- _Document segment_
Chandra standard data processing involves hundreds of different types of data products and pipelines. Pipelines are initiated by different types of events or notifications and may depend upon many other pipelines for input data.

The Chandra automated processing system (AP) was designed to handle the various notifications and orchestrate the pipeline processing. Certain data sets may require 'special' handling that deviates slightly from the standard processing thread. Also, bulk reprocessing of data often involves new processing requirements.

Most recently, a new type of processing to produce the Chandra Source Catalog has introduced requirements not anticipated by the original AP design. Managing these complex dependencies and evolving processing requirements in an efficient, flexible, and automated fashion presents many challenges. The most significant of these challenges are described here along with highlights of the AP components designed to address them.

Pipeline Processing

A Chandra pipeline produces a set of archived data products. Pipelines (and data products) are divided into different levels. In general, higher level processing takes the lower level data products as inputs. The processing levels are defined as follows:
- Level 0: telemetry decommutation and ancillary data processing to produce FITS files
- Level 0.5: determine start and stop time of Observation Intervals and clean/format data for Level 1
- Level 1: data processed by Observation Interval (OBI) - calibrations and coordinates applied to science data; determination of Good Time Intervals (GTIs)

- _Information provided_
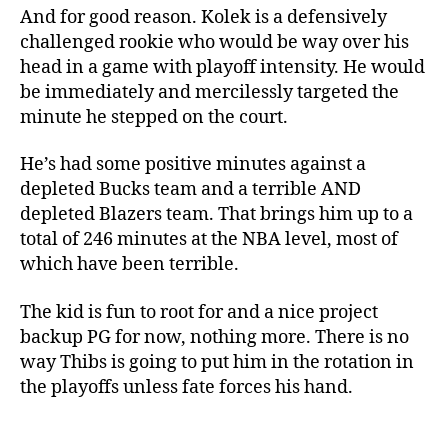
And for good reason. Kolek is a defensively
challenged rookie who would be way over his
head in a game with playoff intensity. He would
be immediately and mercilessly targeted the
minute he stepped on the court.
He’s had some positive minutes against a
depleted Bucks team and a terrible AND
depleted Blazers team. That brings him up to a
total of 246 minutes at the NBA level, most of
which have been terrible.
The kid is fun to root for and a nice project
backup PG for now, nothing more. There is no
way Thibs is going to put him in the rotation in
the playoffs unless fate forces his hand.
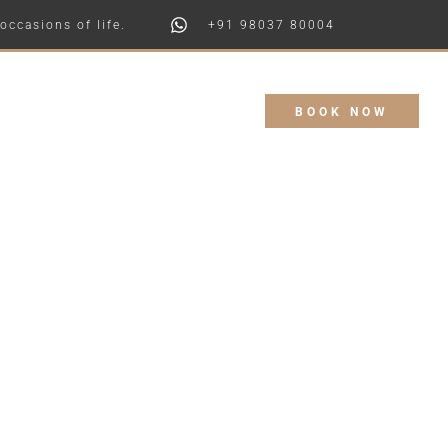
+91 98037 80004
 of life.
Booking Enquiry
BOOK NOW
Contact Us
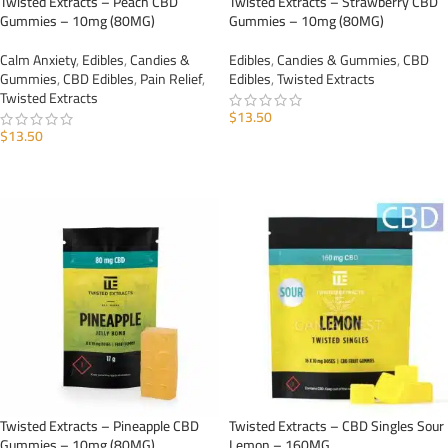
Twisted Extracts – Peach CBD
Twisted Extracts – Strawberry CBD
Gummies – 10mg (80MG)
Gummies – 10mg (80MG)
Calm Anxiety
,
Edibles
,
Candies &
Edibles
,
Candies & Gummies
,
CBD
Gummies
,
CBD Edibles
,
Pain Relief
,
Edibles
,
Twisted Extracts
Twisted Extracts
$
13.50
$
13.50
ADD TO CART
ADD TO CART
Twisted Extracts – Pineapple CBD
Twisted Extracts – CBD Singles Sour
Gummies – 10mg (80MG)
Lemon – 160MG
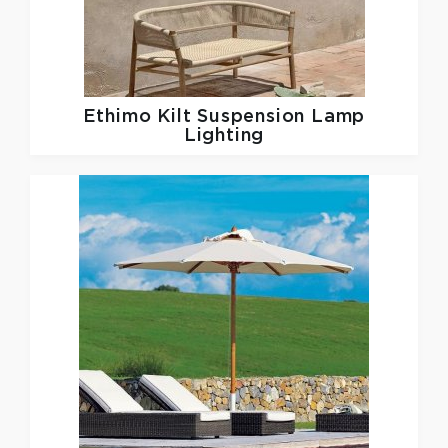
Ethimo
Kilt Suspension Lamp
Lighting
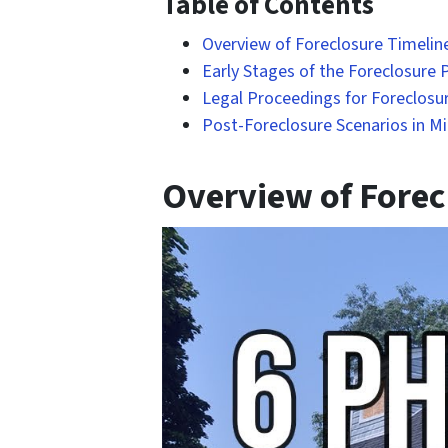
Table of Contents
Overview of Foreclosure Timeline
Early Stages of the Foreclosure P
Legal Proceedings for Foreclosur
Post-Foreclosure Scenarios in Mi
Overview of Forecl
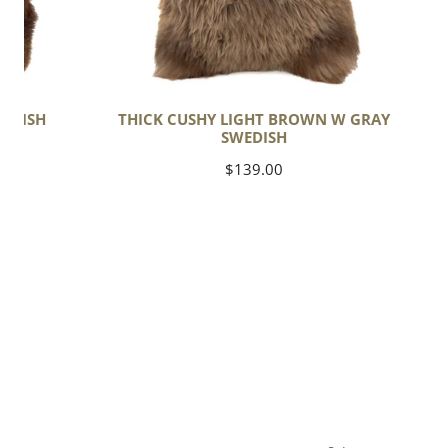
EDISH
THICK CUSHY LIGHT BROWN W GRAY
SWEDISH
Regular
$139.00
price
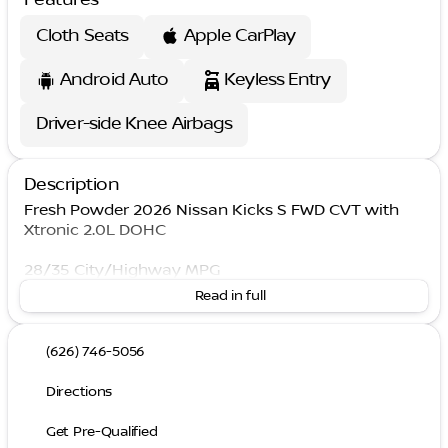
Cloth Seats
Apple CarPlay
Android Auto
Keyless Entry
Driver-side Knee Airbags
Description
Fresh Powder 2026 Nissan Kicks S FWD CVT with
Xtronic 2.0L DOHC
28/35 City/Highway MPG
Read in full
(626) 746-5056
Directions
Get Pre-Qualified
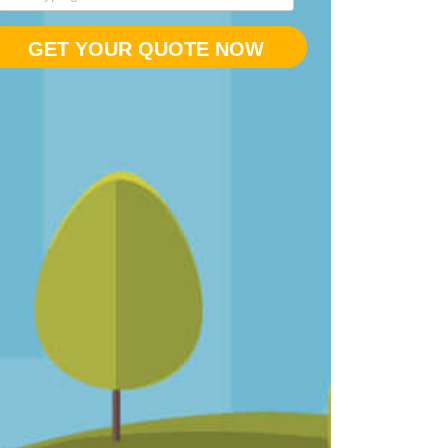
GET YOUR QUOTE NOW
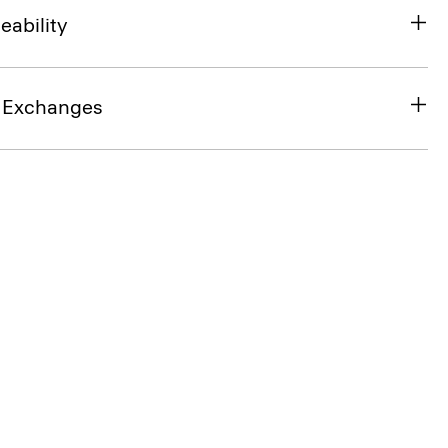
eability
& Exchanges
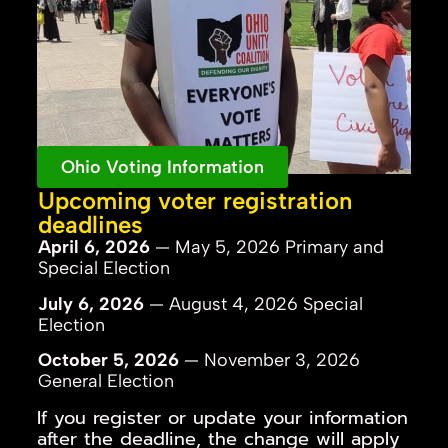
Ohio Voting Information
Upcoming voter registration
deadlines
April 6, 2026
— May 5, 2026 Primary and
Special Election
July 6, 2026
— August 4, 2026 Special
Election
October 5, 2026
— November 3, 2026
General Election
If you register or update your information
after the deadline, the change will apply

- _List of tasks_
(1) Translate this sentence from the Chandra processing passage into Spanish: "Pipelines (and data products) are divided into different levels."
(2) Please copy the stretch of the rows from the line containing "Twisted Extracts – Peach CBD" through the end of the rows, both ends included, and leave out the pictures.
The Chandra processing passage and the rows are unrelated material.

- _Task-by-task solutions_
(1) Las canalizaciones (y los productos de datos) se dividen en distintos niveles.

(2)
Twisted Extracts – Peach CBD
Twisted Extracts – Strawberry CBD
Gummies – 10mg (80MG)
Gummies – 10mg (80MG)
Calm Anxiety
,
Edibles
,
Candies &
Edibles
,
Candies & Gummies
,
CBD
Gummies
,
CBD Edibles
,
Pain Relief
,
Edibles
,
Twisted Extracts
Twisted Extracts
$
13.50
$
13.50
ADD TO CART
ADD TO CART
Twisted Extracts – Pineapple CBD
Twisted Extracts – CBD Singles Sour
Gummies – 10mg (80MG)
Lemon – 160MG
Ethimo
Kilt Suspension Lamp
Lighting
Table of Contents
Overview of Foreclosure Timeline
Early Stages of the Foreclosure P
Legal Proceedings for Foreclosur
Post-Foreclosure Scenarios in Mi
Overview of Forecl
EDISH
THICK CUSHY LIGHT BROWN W GRAY
SWEDISH
Regular
$139.00
price
Cloth Seats
Apple CarPlay
Android Auto
Keyless Entry
Driver-side Knee Airbags
Description
Fresh Powder 2026 Nissan Kicks S FWD CVT with
Xtronic 2.0L DOHC
28/35 City/Highway MPG
Read in full
(626) 746-5056
Directions
Get Pre-Qualified
GET YOUR QUOTE NOW
eability
& Exchanges
Ohio Voting Information
Upcoming voter registration
deadlines
April 6, 2026
— May 5, 2026 Primary and
Special Election
July 6, 2026
— August 4, 2026 Special
Election
October 5, 2026
— November 3, 2026
General Election
If you register or update your information
after the deadline, the change will apply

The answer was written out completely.